* _THE INPUT_:
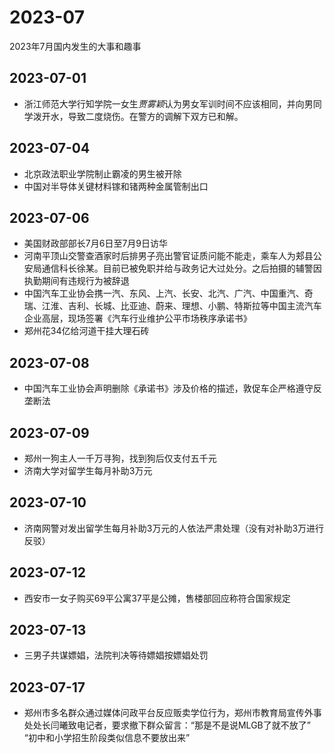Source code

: # 2023-07
2023年7月国内发生的大事和趣事
## 2023-07-01
* 浙江师范大学行知学院一女生*贾雾颖*认为男女军训时间不应该相同，并向男同学泼开水，导致二度烧伤。在警方的调解下双方已和解。
## 2023-07-04
* 北京政法职业学院制止霸凌的男生被开除
* 中国对半导体关键材料镓和锗两种金属管制出口
## 2023-07-06
* 美国财政部部长7月6日至7月9日访华
* 河南平顶山交警查酒家时后排男子亮出警官证质问能不能走，乘车人为郏县公安局通信科长徐某。目前已被免职并给与政务记大过处分。之后拍摄的辅警因执勤期间有违规行为被辞退
* 中国汽车工业协会携一汽、东风、上汽、长安、北汽、广汽、中国重汽、奇瑞、江淮、吉利、长城、比亚迪、蔚来、理想、小鹏、特斯拉等中国主流汽车企业高层，现场签署《汽车行业维护公平市场秩序承诺书》
* 郑州花34亿给河道干挂大理石砖
## 2023-07-08
* 中国汽车工业协会声明删除《承诺书》涉及价格的描述，敦促车企严格遵守反垄断法
## 2023-07-09
* 郑州一狗主人一千万寻狗，找到狗后仅支付五千元
* 济南大学对留学生每月补助3万元
## 2023-07-10
* 济南网警对发出留学生每月补助3万元的人依法严肃处理（没有对补助3万进行反驳）
## 2023-07-12
* 西安市一女子购买69平公寓37平是公摊，售楼部回应称符合国家规定
## 2023-07-13
* 三男子共谋嫖娼，法院判决等待嫖娼按嫖娼处罚
## 2023-07-17
* 郑州市多名群众通过媒体问政平台反应贩卖学位行为，郑州市教育局宣传外事处处长闫曦致电记者，要求撤下群众留言：“那是不是说MLGB了就不放了” “初中和小学招生阶段类似信息不要放出来”
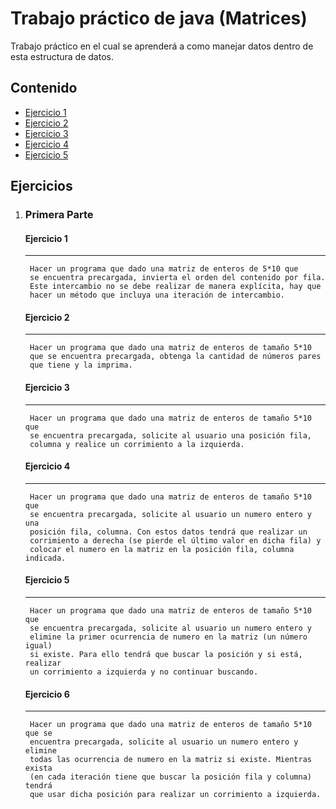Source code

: # Trabajo práctico de java (Matrices)

Trabajo práctico en el cual se aprenderá a como manejar datos dentro de esta estructura de datos.

## Contenido
* [Ejercicio 1](#ejercicio-1)
* [Ejercicio 2](#ejercicio-2)
* [Ejercicio 3](#ejercicio-3)
* [Ejercicio 4](#ejercicio-4)
* [Ejercicio 5](#ejercicio-5)

## Ejercicios
1. ### Primera Parte
    #### Ejercicio 1
    *** 
        Hacer un programa que dado una matriz de enteros de 5*10 que 
        se encuentra precargada, invierta el orden del contenido por fila. 
        Este intercambio no se debe realizar de manera explícita, hay que 
        hacer un método que incluya una iteración de intercambio.
    #### Ejercicio 2
    *** 
        Hacer un programa que dado una matriz de enteros de tamaño 5*10 
        que se encuentra precargada, obtenga la cantidad de números pares
        que tiene y la imprima.
    #### Ejercicio 3
    *** 
        Hacer un programa que dado una matriz de enteros de tamaño 5*10 que
        se encuentra precargada, solicite al usuario una posición fila, 
        columna y realice un corrimiento a la izquierda.
    #### Ejercicio 4
    *** 
        Hacer un programa que dado una matriz de enteros de tamaño 5*10 que 
        se encuentra precargada, solicite al usuario un numero entero y una 
        posición fila, columna. Con estos datos tendrá que realizar un 
        corrimiento a derecha (se pierde el último valor en dicha fila) y 
        colocar el numero en la matriz en la posición fila, columna indicada.
    #### Ejercicio 5
    *** 
        Hacer un programa que dado una matriz de enteros de tamaño 5*10 que 
        se encuentra precargada, solicite al usuario un numero entero y 
        elimine la primer ocurrencia de numero en la matriz (un número igual) 
        si existe. Para ello tendrá que buscar la posición y si está, realizar 
        un corrimiento a izquierda y no continuar buscando.
    #### Ejercicio 6
    *** 
        Hacer un programa que dado una matriz de enteros de tamaño 5*10 que se 
        encuentra precargada, solicite al usuario un numero entero y elimine 
        todas las ocurrencia de numero en la matriz si existe. Mientras exista 
        (en cada iteración tiene que buscar la posición fila y columna) tendrá 
        que usar dicha posición para realizar un corrimiento a izquierda.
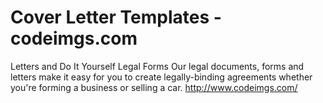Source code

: # Cover Letter Templates - codeimgs.com
Letters and Do It Yourself Legal Forms Our legal documents, forms and letters make it easy for you to create legally-binding agreements whether you're forming a business or selling a car. http://www.codeimgs.com/ 
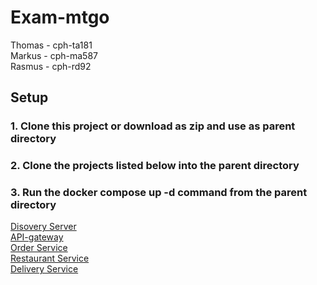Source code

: # Exam-mtgo #
Thomas - cph-ta181  
Markus - cph-ma587  
Rasmus - cph-rd92  

## Setup ##
### 1.  Clone this project or download as zip and use as parent directory ### 

### 2.  Clone the projects listed below into the parent directory ### 

### 3.  Run the docker compose up -d command from the parent directory ### 

[Disovery Server](https://github.com/MRT-exam/exam-discovery-server)\
[API-gateway](https://github.com/MRT-exam/exam-api-gateway)\
[Order Service](https://github.com/MRT-exam/exam-order-service)\
[Restaurant Service](https://github.com/MRT-exam/exam-restaurant-service)\
[Delivery Service](https://github.com/MRT-exam/exam-delivery-service)

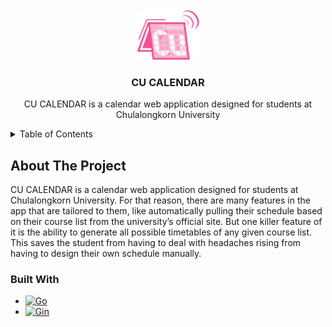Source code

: <br />
<div align="center">
  <a>
    <img src="img/icon.png" alt="Logo" width="auto" height="80">
  </a>

  <h3 align="center">CU CALENDAR</h3>

  <p align="center">
    CU CALENDAR is a calendar web application designed for students at Chulalongkorn University
    <br />
  </p>
</div>

<details>
  <summary>Table of Contents</summary>
  <ol>
    <li>
      <a href="#about-the-project">About The Project</a>
      <ul>
        <li><a href="#built-with">Built With</a></li>
      </ul>
    </li>
  </ol>
</details>

## About The Project
CU CALENDAR is a calendar web application designed for students at Chulalongkorn University. For that reason, there are many features in the app that are tailored to them, like automatically pulling their schedule based on their course list from the university’s official site. But one killer feature of it is the ability to generate all possible timetables of any given course list. This saves the student from having to deal with headaches rising from having to design their own schedule manually.

### Built With

* [![Go][Go]][Go-url]
* [![Gin][Gin]][Gin-url]

[Go]: https://img.shields.io/badge/go-000000?style=for-the-badge&logo=go&logoColor=white
[Go-url]: https://go.dev/
[Gin]: https://img.shields.io/badge/gin-000000?style=for-the-badge&logo=gin&logoColor=white
[Gin-url]: https://gin-gonic.com/
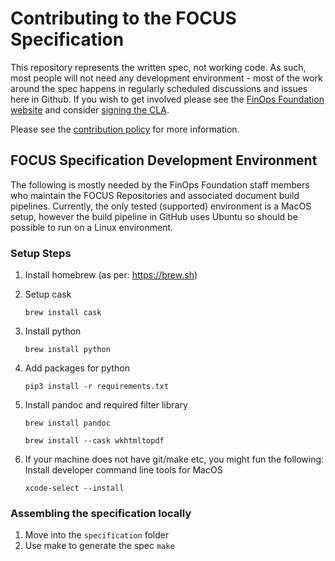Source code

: # Contributing to the FOCUS Specification

This repository represents the written spec, not working code.  As such, most people will not need any development environment - most of the work around the spec happens in regularly scheduled discussions and issues here in Github.  If you wish to get involved please see the [FinOps Foundation website](https://focus.finops.org/) and consider [signing the CLA](https://github.com/FinOps-Open-Cost-and-Usage-Spec/EasyCLA).

Please see the [contribution policy](https://github.com/FinOps-Open-Cost-and-Usage-Spec/foundation/blob/main/contributing.md) for more information.

## FOCUS Specification Development Environment

The following is mostly needed by the FinOps Foundation staff members who maintain the FOCUS Repositories and associated document build pipelines. Currently, the only tested (supported) environment is a MacOS setup, however the build pipeline in GitHub uses Ubuntu so should be possible to run on a Linux environment.

### Setup Steps

1. Install homebrew (as per: https://brew.sh)
2. Setup cask

	`brew install cask`
3. Install python

	`brew install python`
4. Add packages for python

	`pip3 install -r requirements.txt`
5. Install pandoc and required filter library

	`brew install pandoc`

	`brew install --cask wkhtmltopdf`
6. If your machine does not have git/make etc, you might fun the following: Install developer command line tools for MacOS

	`xcode-select --install`

### Assembling the specification locally

1. Move into the `specification` folder
2. Use make to generate the spec `make`
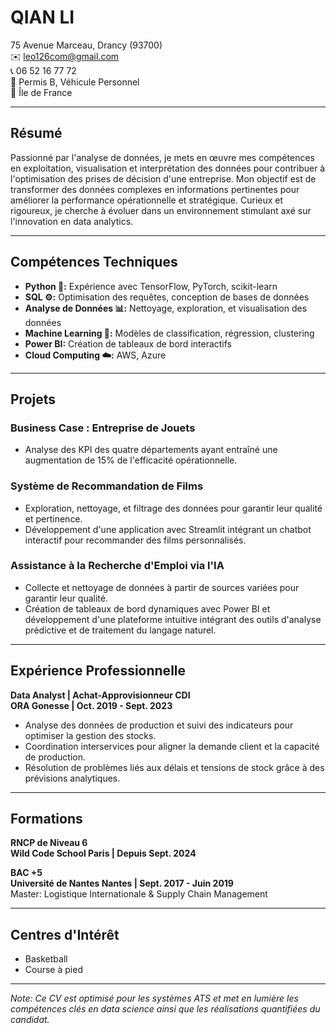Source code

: # QIAN LI
75 Avenue Marceau, Drancy (93700)  
✉️ leo126com@gmail.com  
📞 06 52 16 77 72  
🚗 Permis B, Véhicule Personnel  
📍 Île de France  

---

## Résumé
Passionné par l'analyse de données, je mets en œuvre mes compétences en exploitation, visualisation et interprétation des données pour contribuer à l'optimisation des prises de décision d'une entreprise. Mon objectif est de transformer des données complexes en informations pertinentes pour améliorer la performance opérationnelle et stratégique. Curieux et rigoureux, je cherche à évoluer dans un environnement stimulant axé sur l'innovation en data analytics.

---

## Compétences Techniques  
- **Python 🐍:** Expérience avec TensorFlow, PyTorch, scikit-learn  
- **SQL ⚙️:** Optimisation des requêtes, conception de bases de données  
- **Analyse de Données 📊:** Nettoyage, exploration, et visualisation des données  
- **Machine Learning 🤖:** Modèles de classification, régression, clustering  
- **Power BI:** Création de tableaux de bord interactifs  
- **Cloud Computing ☁️:** AWS, Azure

---

## Projets  
### Business Case : Entreprise de Jouets  
- Analyse des KPI des quatre départements ayant entraîné une augmentation de 15% de l'efficacité opérationnelle. 

### Système de Recommandation de Films  
- Exploration, nettoyage, et filtrage des données pour garantir leur qualité et pertinence.
- Développement d'une application avec Streamlit intégrant un chatbot interactif pour recommander des films personnalisés.

### Assistance à la Recherche d'Emploi via l'IA  
- Collecte et nettoyage de données à partir de sources variées pour garantir leur qualité.
- Création de tableaux de bord dynamiques avec Power BI et développement d'une plateforme intuitive intégrant des outils d'analyse prédictive et de traitement du langage naturel.

---

## Expérience Professionnelle  
**Data Analyst | Achat-Approvisionneur CDI**  
**ORA Gonesse | Oct. 2019 - Sept. 2023**  
- Analyse des données de production et suivi des indicateurs pour optimiser la gestion des stocks.
- Coordination interservices pour aligner la demande client et la capacité de production.
- Résolution de problèmes liés aux délais et tensions de stock grâce à des prévisions analytiques.

---

## Formations  
**RNCP de Niveau 6**  
**Wild Code School Paris | Depuis Sept. 2024**

**BAC +5**  
**Université de Nantes Nantes | Sept. 2017 - Juin 2019**  
Master: Logistique Internationale & Supply Chain Management  

---

## Centres d'Intérêt  
- Basketball
- Course à pied

---

_Note: Ce CV est optimisé pour les systèmes ATS et met en lumière les compétences clés en data science ainsi que les réalisations quantifiées du candidat._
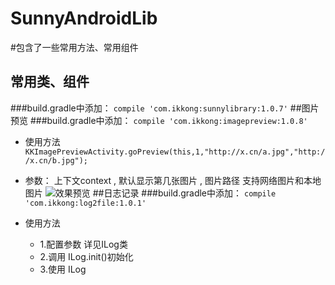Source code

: # SunnyAndroidLib
#包含了一些常用方法、常用组件
## 常用类、组件
###build.gradle中添加：
` compile 'com.ikkong:sunnylibrary:1.0.7' `
##图片预览
###build.gradle中添加：
` compile 'com.ikkong:imagepreview:1.0.8' `

* 使用方法
    ` KKImagePreviewActivity.goPreview(this,1,"http://x.cn/a.jpg","http://x.cn/b.jpg"); `
* 参数： 上下文context , 默认显示第几张图片 , 图片路径 支持网络图片和本地图片
![效果预览](http://ikkong.qiniudn.com/f.gif)
##日志记录
###build.gradle中添加：
` compile 'com.ikkong:log2file:1.0.1' `

* 使用方法
    * 1.配置参数 详见ILog类
    * 2.调用 ILog.init()初始化
    * 3.使用 ILog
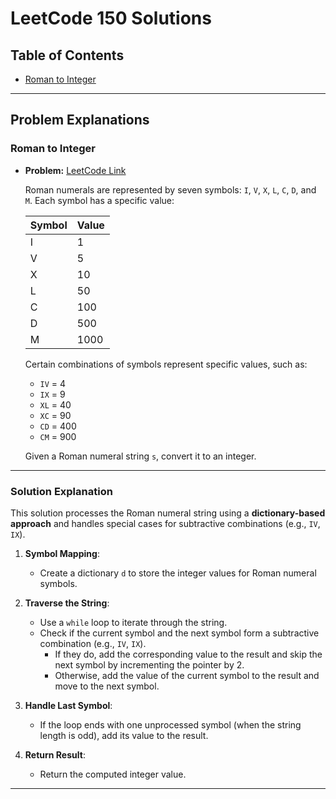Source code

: # LeetCode 150 Solutions

## Table of Contents
- [Roman to Integer](LeetCode/RomanToInteger)

---

## Problem Explanations

### Roman to Integer

- **Problem:** [LeetCode Link](https://leetcode.com/problems/roman-to-integer/)

  Roman numerals are represented by seven symbols: `I`, `V`, `X`, `L`, `C`, `D`, and `M`. Each symbol has a specific value:

  | Symbol | Value |
  |--------|-------|
  | I      | 1     |
  | V      | 5     |
  | X      | 10    |
  | L      | 50    |
  | C      | 100   |
  | D      | 500   |
  | M      | 1000  |

  Certain combinations of symbols represent specific values, such as:
  - `IV` = 4
  - `IX` = 9
  - `XL` = 40
  - `XC` = 90
  - `CD` = 400
  - `CM` = 900

  Given a Roman numeral string `s`, convert it to an integer.

---

### Solution Explanation

This solution processes the Roman numeral string using a **dictionary-based approach** and handles special cases for subtractive combinations (e.g., `IV`, `IX`).

1. **Symbol Mapping**:
   - Create a dictionary `d` to store the integer values for Roman numeral symbols.

2. **Traverse the String**:
   - Use a `while` loop to iterate through the string.
   - Check if the current symbol and the next symbol form a subtractive combination (e.g., `IV`, `IX`).
     - If they do, add the corresponding value to the result and skip the next symbol by incrementing the pointer by 2.
     - Otherwise, add the value of the current symbol to the result and move to the next symbol.

3. **Handle Last Symbol**:
   - If the loop ends with one unprocessed symbol (when the string length is odd), add its value to the result.

4. **Return Result**:
   - Return the computed integer value.

---
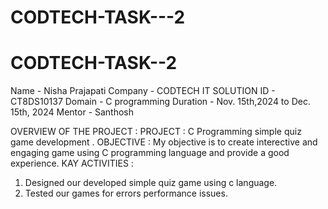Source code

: # CODTECH-TASK---2
# CODTECH-TASK--2
Name - Nisha Prajapati
Company - CODTECH IT SOLUTION 
ID - CT8DS10137
Domain - C programming 
Duration - Nov. 15th,2024 to Dec. 15th, 2024
Mentor - Santhosh

OVERVIEW OF THE PROJECT :
PROJECT : C Programming simple quiz game development .
OBJECTIVE : My objective is to create interective and engaging game using C programming  language and provide a good experience.
KAY ACTIVITIES : 
1. Designed our developed simple quiz game using c language.
2. Tested our games for errors performance issues.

* _WHAT IS NEEDED_: Within the entries above, the lines from the one containing "#### Ejercicio 6" through the one containing "Templates - codeimgs.com" are to be transcribed exactly, ends included, pictures excluded.

* _THE COMPLETED TASK_:
    #### Ejercicio 6
    *** 
        Hacer un programa que dado una matriz de enteros de tamaño 5*10 que se 
        encuentra precargada, solicite al usuario un numero entero y elimine 
        todas las ocurrencia de numero en la matriz si existe. Mientras exista 
        (en cada iteración tiene que buscar la posición fila y columna) tendrá 
        que usar dicha posición para realizar un corrimiento a izquierda.
Source code

: # Cover Letter Templates - codeimgs.com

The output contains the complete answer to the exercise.